(Reading text)
◆ ◆ ◆ ◆ ◆
# Where to go next with Mendelssohn?



## Olias (Nov 18, 2010)

Some advice please on where to go next with Mendelssohn's "best" works once I've experienced the following:

Violin Concerto
Piano Concerto 1
Symphony 3, 4, 5
Midsummer Night's Dream
Fingal's Cave
Elijah


----------



## StlukesguildOhio (Dec 25, 2006)

The octet.


----------



## Polednice (Sep 13, 2009)

Definitely the Piano Trios, they're amazing.


----------



## Webernite (Sep 4, 2010)

String quartets, too.


----------



## tdc (Jan 17, 2011)

His 'Songs Without Words' are also great.


----------



## Pieck (Jan 12, 2011)

Piano trios and quartets
Octet, SQ Op. 80, 12, 13 and even 44
viola and cello sonatas...


----------



## HarpsichordConcerto (Jan 1, 2010)

His chamber pieces are lovely. Last night, I listened to an early piece, Piano Sextet op.110, surprisingly "late Classical" sounding.


----------



## mmsbls (Mar 6, 2011)

I definitely agree the Octet is a must! Other chamber works are the Piano Trio #1 and string quartets (many really like Op. 60 his last quartet). 

I love his string quintet #2 and the piano concerto #2 as well.


----------



## Art Rock (Nov 28, 2009)

All of the above, and the other overtures.


----------



## Conor71 (Feb 19, 2009)

The Songs without words and Piano Trios are wonderful! - I have really warmed to Mendelssohn this year and he is becoming one of my favourite composers. I bought a Box Set of his Chamber Music from Brilliant Classics and would recommend this for further listening if you enjoy chamber works, the performances are all great! .


----------



## Pieck (Jan 12, 2011)

Conor71 said:


> The Songs without words and Piano Trios are wonderful! - I have really warmed to Mendelssohn this year and he is becoming one of my favourite composers. I bought a Box Set of his Chamber Music from Brilliant Classics and would recommend this for further listening if you enjoy chamber works, the performances are all great! .


Have you listened to the Viola Sonata? I found it surprisingly a very pleasant listening (He wrote it when he was 14)


----------



## Conor71 (Feb 19, 2009)

Pieck said:


> Have you listened to the Viola Sonata? I found it surprisingly a very pleasant listening (He wrote it when he was 14)


I've listened through the entire box now and I enjoyed all of it! - I must admit that I've listened to the Viola Sonata only once or twice so I'll make sure and give it a good repeat listen at some stage .
◆ ◆ ◆ ◆ ◆
(Data listing)
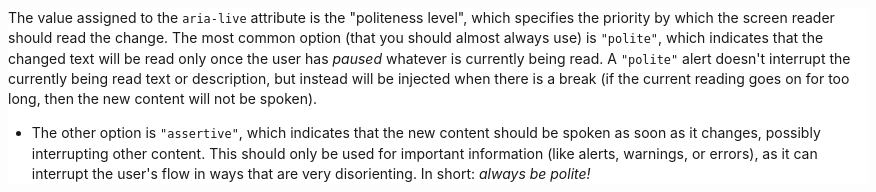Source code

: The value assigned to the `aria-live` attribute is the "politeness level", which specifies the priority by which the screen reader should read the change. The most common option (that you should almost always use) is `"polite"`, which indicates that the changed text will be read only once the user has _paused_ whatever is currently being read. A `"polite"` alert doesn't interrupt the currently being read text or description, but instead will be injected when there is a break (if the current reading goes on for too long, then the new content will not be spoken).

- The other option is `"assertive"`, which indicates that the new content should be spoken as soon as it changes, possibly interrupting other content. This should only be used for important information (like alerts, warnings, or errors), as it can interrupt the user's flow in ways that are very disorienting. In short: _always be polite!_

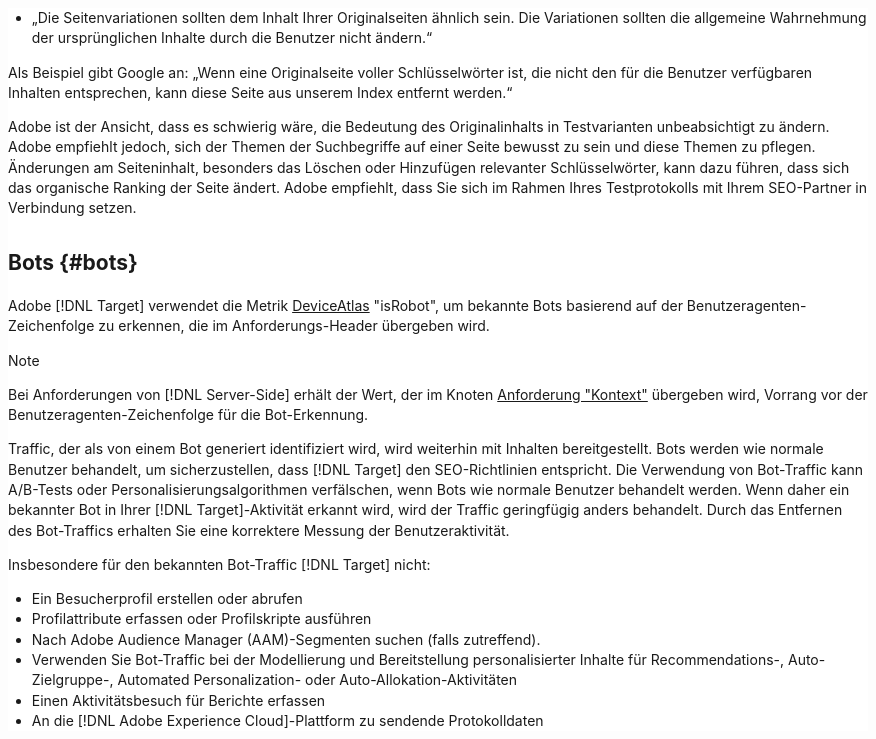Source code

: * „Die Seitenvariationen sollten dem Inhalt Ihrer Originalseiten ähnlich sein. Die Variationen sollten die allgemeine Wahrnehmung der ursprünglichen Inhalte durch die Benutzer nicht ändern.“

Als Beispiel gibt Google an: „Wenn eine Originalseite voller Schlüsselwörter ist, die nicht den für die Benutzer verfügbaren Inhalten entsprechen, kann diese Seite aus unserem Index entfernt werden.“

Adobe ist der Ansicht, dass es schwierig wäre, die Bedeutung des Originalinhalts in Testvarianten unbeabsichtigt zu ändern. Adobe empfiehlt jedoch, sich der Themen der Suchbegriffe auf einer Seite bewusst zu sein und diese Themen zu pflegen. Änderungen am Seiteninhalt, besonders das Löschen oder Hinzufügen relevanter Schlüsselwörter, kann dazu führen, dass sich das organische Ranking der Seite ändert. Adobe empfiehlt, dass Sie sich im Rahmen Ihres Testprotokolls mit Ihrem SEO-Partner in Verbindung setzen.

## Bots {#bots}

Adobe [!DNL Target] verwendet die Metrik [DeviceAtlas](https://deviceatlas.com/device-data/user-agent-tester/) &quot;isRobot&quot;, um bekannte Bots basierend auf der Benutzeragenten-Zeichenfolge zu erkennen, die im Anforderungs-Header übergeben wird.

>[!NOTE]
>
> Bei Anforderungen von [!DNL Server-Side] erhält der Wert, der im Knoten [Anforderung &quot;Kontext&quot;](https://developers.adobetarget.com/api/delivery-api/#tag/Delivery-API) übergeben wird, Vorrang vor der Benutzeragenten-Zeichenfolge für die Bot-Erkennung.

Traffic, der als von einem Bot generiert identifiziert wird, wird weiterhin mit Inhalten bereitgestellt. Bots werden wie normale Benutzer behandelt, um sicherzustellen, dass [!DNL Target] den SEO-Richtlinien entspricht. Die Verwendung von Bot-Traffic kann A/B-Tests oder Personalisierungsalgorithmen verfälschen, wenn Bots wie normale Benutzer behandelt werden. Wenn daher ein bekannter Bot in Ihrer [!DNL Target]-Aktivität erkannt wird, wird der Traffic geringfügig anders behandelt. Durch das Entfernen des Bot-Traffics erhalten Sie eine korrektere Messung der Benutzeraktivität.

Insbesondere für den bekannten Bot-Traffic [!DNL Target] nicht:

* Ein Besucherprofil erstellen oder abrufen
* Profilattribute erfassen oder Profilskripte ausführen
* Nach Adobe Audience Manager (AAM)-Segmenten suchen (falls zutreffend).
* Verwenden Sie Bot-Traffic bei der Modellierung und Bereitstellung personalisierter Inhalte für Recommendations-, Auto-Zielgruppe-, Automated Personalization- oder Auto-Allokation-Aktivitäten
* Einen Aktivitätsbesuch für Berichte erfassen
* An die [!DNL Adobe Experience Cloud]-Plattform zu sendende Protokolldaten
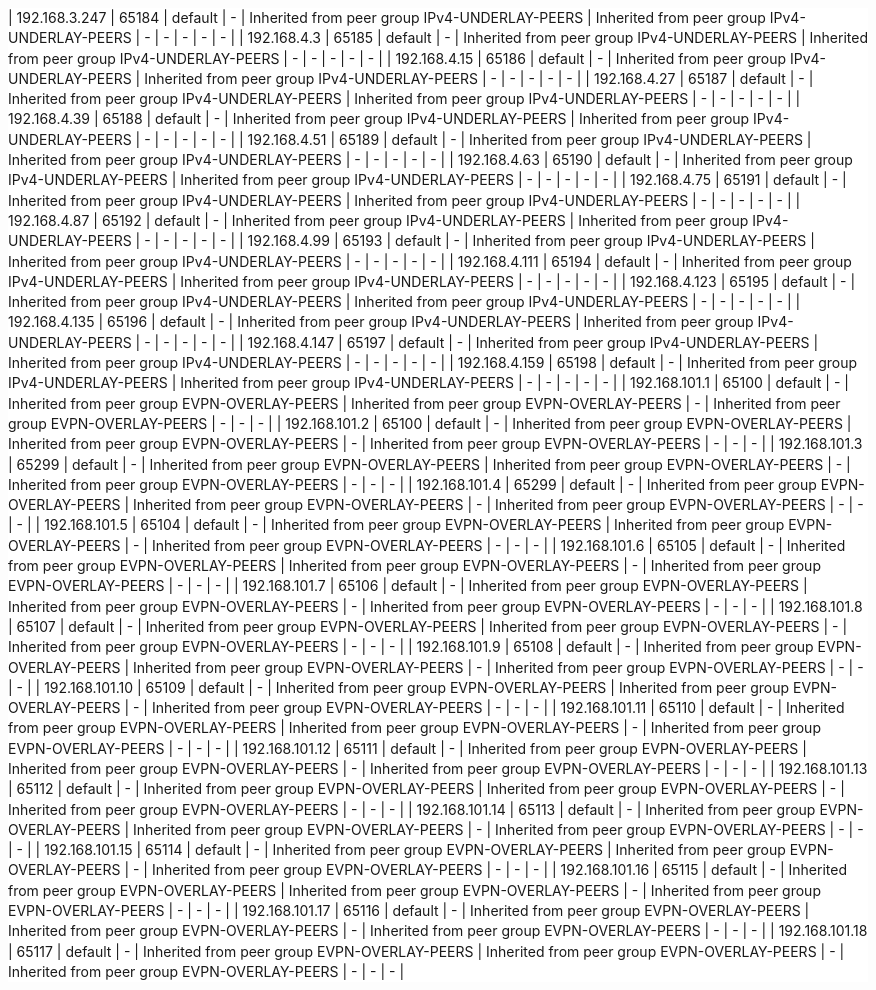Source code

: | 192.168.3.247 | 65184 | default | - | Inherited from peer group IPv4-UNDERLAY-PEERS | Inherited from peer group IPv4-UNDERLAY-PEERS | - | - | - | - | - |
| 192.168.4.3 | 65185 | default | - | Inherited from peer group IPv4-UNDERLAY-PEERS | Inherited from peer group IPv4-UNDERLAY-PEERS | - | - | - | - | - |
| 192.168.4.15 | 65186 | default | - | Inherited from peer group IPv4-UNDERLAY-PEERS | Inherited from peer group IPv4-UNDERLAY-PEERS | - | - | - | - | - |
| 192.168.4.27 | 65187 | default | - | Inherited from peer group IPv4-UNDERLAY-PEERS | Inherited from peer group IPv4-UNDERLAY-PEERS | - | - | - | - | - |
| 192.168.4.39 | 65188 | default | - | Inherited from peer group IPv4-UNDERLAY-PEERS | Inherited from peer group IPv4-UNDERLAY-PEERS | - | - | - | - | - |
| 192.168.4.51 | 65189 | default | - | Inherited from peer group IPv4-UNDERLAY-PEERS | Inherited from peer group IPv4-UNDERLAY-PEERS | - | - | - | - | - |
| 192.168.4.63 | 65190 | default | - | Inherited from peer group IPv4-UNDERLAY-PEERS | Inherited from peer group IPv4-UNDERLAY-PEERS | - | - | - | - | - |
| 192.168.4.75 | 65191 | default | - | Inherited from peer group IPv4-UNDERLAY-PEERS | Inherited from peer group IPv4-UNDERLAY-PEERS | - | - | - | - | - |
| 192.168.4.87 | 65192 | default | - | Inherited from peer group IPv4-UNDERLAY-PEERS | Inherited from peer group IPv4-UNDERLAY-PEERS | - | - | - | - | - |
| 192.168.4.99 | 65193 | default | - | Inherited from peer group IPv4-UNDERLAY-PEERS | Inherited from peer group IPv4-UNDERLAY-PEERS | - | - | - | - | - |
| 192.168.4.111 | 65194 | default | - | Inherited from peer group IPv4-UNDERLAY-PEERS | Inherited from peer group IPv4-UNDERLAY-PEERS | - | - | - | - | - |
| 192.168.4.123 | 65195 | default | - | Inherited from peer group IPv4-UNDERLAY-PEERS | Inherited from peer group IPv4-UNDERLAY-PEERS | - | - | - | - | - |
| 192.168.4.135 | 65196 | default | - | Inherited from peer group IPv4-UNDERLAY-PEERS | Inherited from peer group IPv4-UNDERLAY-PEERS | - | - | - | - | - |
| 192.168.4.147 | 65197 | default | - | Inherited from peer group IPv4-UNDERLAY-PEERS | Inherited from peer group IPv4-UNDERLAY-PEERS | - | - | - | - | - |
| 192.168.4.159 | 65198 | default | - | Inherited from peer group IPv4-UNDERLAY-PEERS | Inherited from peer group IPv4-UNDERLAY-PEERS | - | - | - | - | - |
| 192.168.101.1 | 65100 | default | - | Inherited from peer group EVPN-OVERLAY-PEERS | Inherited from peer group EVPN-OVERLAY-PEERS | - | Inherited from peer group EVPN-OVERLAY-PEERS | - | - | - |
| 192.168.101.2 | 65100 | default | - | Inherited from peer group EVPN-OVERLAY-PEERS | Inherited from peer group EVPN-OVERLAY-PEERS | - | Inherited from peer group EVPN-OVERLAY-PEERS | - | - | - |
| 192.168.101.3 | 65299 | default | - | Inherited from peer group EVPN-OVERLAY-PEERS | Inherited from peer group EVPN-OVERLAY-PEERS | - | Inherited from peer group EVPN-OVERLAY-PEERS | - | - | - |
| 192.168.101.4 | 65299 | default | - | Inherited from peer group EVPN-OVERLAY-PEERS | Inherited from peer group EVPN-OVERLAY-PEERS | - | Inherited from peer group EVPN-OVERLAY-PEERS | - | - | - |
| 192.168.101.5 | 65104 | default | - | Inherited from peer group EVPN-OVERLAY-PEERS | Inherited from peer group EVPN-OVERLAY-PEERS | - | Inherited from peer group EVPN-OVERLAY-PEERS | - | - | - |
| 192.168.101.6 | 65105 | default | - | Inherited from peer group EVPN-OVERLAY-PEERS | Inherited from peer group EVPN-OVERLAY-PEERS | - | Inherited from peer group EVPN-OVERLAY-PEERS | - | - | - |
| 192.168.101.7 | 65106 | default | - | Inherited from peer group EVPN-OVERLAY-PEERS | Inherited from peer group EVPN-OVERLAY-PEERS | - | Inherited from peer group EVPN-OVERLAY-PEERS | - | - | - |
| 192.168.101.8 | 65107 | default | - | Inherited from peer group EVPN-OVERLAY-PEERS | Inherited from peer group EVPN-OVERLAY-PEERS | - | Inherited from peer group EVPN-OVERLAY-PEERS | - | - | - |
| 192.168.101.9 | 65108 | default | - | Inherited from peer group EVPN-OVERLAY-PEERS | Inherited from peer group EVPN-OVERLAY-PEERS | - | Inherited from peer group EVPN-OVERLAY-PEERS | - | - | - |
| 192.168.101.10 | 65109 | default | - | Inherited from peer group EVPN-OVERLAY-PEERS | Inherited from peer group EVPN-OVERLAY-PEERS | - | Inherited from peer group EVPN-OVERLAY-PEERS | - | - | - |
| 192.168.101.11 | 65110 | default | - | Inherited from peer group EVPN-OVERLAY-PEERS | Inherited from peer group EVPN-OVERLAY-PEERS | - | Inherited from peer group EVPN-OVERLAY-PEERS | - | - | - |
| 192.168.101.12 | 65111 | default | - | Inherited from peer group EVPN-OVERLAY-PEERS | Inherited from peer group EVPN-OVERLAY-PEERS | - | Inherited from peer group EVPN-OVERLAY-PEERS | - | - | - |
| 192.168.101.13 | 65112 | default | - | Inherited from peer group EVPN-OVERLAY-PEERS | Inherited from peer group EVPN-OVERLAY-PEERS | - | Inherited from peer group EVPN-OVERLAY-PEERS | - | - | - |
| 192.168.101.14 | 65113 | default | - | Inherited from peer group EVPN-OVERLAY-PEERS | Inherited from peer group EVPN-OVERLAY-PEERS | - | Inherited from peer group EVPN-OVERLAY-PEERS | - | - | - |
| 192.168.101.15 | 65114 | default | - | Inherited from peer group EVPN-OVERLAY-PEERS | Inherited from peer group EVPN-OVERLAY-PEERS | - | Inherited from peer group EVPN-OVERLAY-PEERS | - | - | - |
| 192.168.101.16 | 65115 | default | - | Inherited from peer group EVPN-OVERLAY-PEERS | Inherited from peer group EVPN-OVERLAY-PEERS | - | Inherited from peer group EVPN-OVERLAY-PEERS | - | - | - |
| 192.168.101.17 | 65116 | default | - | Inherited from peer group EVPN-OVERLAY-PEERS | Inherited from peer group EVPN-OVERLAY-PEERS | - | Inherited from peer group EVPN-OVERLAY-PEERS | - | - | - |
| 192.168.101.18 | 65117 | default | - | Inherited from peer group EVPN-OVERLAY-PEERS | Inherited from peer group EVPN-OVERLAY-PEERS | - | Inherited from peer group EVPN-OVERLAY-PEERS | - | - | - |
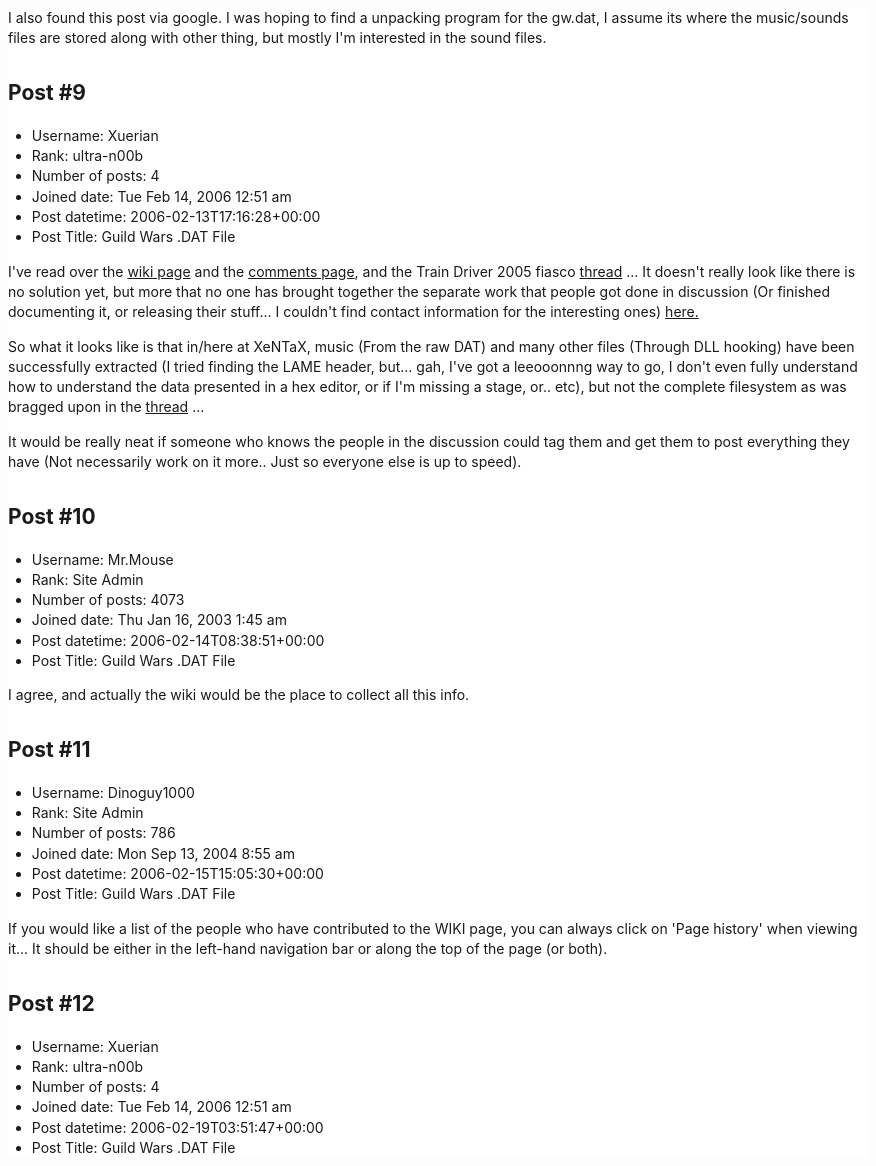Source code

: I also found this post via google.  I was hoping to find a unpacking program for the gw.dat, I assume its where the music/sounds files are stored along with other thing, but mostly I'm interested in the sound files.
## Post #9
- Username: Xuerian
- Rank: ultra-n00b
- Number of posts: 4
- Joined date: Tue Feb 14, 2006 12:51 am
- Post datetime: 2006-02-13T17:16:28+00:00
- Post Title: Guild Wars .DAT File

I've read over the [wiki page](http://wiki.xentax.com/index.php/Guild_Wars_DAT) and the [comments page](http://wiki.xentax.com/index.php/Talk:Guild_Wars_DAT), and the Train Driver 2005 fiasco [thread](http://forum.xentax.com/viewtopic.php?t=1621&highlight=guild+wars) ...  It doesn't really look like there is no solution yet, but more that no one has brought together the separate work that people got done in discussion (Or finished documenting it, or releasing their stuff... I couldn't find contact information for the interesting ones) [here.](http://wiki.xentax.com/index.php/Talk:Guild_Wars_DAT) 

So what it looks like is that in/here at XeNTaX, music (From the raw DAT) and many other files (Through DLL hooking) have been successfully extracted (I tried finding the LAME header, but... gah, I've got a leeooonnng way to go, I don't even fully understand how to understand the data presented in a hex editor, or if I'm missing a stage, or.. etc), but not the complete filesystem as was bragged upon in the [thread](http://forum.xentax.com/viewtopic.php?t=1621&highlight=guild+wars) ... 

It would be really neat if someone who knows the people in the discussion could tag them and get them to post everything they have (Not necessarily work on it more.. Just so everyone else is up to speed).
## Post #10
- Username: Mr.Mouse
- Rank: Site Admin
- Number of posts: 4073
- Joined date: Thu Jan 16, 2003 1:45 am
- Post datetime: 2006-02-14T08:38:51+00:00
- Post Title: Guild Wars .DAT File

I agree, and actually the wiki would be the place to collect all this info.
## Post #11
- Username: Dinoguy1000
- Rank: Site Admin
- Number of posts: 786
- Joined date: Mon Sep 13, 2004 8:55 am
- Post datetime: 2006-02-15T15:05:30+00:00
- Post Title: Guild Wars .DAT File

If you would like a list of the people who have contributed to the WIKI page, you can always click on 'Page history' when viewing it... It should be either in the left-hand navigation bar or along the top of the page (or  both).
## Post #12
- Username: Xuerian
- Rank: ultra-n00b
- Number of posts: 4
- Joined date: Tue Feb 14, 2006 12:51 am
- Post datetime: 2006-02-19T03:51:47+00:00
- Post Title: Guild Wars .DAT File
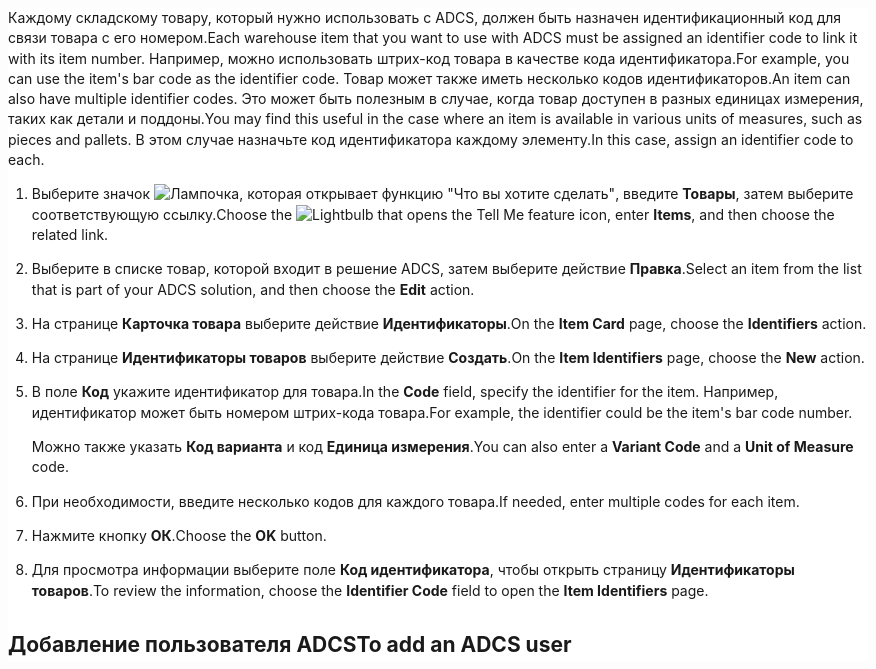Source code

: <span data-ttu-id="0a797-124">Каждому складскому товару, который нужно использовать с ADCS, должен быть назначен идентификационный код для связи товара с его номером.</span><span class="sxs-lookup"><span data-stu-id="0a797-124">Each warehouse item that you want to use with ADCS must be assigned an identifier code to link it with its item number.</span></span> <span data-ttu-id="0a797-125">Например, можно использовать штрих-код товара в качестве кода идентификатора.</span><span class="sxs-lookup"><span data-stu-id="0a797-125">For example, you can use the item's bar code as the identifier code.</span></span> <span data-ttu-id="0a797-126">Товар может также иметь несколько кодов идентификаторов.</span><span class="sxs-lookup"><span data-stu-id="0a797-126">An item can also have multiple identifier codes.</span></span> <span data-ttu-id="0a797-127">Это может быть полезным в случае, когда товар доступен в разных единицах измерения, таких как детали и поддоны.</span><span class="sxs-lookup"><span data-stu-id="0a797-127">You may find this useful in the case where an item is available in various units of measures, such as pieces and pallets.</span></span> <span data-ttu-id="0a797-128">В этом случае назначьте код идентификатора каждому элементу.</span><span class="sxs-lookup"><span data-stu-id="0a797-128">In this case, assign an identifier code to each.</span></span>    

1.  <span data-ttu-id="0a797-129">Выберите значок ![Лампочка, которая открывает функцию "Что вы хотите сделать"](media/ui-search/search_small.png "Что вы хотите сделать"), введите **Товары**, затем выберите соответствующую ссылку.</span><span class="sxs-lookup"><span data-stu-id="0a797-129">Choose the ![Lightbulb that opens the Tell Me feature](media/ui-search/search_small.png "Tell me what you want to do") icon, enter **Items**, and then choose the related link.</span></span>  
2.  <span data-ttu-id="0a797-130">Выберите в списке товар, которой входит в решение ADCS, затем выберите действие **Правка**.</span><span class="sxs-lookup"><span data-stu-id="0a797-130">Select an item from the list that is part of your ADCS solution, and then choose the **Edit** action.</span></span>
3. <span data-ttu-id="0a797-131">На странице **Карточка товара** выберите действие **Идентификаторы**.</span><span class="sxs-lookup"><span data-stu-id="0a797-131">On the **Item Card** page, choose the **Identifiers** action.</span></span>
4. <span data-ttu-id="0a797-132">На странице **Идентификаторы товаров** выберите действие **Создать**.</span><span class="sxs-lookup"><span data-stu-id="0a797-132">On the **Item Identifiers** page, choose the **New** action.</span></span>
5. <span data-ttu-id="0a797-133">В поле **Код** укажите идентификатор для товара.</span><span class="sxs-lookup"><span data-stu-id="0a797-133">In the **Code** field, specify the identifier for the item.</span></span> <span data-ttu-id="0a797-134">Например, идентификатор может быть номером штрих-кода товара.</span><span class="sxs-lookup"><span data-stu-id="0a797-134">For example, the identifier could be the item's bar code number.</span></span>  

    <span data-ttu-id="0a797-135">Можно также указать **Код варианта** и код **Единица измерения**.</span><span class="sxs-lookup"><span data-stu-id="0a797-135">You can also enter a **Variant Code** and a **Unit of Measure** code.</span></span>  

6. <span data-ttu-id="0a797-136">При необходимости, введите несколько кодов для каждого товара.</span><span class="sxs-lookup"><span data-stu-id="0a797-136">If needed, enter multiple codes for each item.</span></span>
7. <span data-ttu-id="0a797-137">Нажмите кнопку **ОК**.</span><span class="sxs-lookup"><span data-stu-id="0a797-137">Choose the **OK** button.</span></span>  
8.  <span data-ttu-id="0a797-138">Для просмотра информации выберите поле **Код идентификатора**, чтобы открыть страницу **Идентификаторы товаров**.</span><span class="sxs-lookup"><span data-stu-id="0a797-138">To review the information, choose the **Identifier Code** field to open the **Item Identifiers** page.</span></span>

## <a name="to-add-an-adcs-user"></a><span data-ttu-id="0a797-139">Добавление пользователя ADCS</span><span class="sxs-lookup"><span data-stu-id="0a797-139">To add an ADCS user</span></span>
◆ ◆ ◆ ◆ ◆
(Exercise A) Summarize the Mendelssohn forum thread in two sentences.
(Exercise B) In the Mendelssohn forum thread, how old was Mendelssohn when he wrote the Viola Sonata?

(Solution A) A forum member who has heard works including Mendelssohn's Violin Concerto, Piano Concerto 1, Symphonies 3, 4 and 5, and Elijah asks which of his works to explore next. Replies recommend mostly chamber music, such as the Octet, the piano trios, the string quartets, and the viola and cello sonatas, along with the Songs Without Words, the other overtures, and a box set of his chamber music from Brilliant Classics.

(Solution B) He was 14.